I've not recently tried any CSS updates, but I have recently had an interesting revelation. A year or so back I tossed together a simple HTML file with a table containing names of an assortment of my local files on this desktop, mostly Excel spreadsheets, that I use to track some stuff and update frequently. It loads from the home screen in my browser (Firefox on Win7x64 here) and allows me to just click on "Rainfall" and the spreadsheet I track the garden rain gauge with opens (separately, not in the browser). Suddenly in the last week or two, when I do that and then try to save the file, I get flagged that the "file is read only" and asked to choose another name. What I found is when that file is opened by Firefox, it is apparently copied to the temporary application file area and set to Read Only. An attempt to save the file is trying to place it back in the App data area.

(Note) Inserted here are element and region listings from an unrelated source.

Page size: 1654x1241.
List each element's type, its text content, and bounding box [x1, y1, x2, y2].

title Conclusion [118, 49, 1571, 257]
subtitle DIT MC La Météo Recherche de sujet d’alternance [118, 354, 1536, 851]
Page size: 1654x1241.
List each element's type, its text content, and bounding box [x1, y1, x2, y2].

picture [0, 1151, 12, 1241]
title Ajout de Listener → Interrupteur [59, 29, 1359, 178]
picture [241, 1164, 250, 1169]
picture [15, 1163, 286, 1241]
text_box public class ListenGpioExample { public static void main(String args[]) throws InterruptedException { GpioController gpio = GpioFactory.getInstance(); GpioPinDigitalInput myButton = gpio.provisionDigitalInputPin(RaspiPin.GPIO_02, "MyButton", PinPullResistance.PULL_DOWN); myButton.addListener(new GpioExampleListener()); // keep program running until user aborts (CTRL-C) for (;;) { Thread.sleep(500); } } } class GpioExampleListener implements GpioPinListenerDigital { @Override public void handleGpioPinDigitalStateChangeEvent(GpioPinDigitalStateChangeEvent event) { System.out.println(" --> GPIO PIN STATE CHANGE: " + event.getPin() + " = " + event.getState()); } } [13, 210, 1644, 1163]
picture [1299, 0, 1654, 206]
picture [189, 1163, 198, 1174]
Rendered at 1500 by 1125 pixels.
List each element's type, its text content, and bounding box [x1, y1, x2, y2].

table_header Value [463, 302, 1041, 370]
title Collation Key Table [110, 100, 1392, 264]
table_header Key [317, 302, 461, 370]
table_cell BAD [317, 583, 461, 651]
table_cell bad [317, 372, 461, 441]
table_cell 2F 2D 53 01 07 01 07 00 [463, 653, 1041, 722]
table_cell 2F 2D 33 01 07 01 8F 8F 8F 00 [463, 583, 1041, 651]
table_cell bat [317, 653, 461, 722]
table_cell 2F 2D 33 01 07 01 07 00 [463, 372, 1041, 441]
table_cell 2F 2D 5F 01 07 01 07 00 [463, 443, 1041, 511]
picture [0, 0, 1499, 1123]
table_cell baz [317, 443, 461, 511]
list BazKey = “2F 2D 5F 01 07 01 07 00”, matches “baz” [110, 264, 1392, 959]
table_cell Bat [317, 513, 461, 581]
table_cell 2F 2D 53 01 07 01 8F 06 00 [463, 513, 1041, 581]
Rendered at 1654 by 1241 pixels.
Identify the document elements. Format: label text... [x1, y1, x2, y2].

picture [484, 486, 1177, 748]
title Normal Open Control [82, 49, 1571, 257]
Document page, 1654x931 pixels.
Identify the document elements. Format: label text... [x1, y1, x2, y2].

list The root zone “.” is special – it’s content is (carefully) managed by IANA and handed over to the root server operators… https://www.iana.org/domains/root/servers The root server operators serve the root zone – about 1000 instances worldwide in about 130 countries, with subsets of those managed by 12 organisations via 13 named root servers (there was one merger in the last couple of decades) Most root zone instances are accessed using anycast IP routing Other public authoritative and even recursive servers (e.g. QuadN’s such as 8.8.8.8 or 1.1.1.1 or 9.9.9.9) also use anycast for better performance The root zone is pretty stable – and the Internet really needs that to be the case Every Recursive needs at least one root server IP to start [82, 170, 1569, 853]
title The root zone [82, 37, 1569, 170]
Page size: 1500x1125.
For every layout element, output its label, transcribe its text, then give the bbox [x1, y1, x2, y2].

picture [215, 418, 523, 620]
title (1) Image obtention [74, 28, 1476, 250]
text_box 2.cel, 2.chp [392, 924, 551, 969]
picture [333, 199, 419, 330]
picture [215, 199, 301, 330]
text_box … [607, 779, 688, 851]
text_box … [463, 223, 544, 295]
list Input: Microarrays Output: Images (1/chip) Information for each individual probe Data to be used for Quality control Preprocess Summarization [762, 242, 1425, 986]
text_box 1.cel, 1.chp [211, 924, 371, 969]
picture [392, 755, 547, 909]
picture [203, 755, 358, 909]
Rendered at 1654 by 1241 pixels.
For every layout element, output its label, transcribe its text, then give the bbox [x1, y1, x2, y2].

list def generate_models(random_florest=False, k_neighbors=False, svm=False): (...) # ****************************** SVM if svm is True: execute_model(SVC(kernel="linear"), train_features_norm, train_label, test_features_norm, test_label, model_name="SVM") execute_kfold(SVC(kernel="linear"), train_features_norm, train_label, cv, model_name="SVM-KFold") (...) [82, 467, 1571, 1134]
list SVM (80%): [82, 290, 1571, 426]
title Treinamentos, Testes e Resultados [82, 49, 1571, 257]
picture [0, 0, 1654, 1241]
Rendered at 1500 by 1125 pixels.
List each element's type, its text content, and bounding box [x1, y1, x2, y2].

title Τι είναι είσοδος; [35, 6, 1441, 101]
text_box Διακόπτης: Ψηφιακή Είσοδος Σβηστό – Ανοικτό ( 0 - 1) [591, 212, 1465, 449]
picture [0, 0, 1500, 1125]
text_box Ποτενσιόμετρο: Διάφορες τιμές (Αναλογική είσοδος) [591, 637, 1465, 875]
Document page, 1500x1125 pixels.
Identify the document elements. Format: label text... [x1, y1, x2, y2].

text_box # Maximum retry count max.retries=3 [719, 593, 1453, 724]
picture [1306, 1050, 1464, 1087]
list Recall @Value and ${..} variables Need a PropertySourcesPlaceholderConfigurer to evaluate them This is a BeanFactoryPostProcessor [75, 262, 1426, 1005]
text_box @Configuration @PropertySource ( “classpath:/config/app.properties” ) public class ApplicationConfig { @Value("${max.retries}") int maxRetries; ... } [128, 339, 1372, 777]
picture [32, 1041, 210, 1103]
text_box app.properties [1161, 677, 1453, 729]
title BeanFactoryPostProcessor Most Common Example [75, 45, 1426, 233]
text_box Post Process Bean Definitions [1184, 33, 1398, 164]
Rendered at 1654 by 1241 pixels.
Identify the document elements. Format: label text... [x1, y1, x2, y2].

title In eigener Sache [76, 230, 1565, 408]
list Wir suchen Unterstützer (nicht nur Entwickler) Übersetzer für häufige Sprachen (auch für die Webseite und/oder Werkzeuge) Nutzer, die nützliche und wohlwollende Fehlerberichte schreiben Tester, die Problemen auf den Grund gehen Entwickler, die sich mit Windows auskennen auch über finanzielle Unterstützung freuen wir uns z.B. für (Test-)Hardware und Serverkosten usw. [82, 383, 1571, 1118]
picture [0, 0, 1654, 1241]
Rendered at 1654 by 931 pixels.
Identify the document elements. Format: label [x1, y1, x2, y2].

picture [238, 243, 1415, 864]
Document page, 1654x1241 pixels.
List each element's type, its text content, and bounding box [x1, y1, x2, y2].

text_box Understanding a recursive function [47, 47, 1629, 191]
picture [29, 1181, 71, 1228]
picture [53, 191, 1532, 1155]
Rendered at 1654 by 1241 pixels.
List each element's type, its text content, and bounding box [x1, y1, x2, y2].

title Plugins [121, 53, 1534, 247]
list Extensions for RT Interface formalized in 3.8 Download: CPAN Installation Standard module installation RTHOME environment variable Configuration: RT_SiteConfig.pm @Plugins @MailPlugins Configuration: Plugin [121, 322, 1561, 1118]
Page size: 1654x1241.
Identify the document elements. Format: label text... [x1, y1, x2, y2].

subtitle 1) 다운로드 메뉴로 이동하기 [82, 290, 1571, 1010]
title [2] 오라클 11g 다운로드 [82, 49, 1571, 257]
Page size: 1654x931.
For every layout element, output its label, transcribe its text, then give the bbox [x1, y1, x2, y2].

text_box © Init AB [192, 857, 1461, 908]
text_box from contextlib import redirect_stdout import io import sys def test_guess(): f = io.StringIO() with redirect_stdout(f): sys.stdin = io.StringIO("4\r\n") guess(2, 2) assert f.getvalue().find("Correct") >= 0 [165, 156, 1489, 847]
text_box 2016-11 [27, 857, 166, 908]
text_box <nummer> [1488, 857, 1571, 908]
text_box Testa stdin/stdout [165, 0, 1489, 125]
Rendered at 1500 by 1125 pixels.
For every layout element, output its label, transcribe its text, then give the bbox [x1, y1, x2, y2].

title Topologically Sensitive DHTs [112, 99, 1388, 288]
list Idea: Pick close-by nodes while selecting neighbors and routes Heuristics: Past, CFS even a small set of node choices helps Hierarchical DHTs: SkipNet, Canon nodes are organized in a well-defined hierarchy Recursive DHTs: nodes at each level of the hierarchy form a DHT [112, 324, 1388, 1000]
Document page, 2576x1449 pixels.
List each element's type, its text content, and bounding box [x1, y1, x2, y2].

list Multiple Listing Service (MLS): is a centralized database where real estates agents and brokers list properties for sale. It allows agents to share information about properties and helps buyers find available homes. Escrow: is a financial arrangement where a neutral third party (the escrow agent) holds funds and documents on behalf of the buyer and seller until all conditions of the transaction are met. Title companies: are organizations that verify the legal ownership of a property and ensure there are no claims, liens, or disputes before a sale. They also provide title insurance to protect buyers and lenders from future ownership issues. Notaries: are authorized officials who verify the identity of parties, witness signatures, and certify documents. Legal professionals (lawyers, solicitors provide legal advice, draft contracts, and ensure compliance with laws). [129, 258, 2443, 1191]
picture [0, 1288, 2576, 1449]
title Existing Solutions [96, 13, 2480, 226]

I suppose in some ways, this is good in terms of security, but it was a radical and sudden change in behavior.** I've been assuming the change was a consequence of a Firefox update (I'm currently at 49.0.1), but there have also been the usual monthly piles of Windoze updates along the way. I've no idea whether FF directly plays with those files at opening, or whether it's using some Win system calls, in which case the change could have occurred there.
Anyway, I've no idea whether that could have any connection with the behavior described in the OP, but it shows how we can never let our guard down!
DaveT
** As when I relented and updated my iPhone 5c to iOS 10.xxx and the most fundamental function -- pressing the home button and swiping the lock screen does something different from iOS 7, 8, and 9!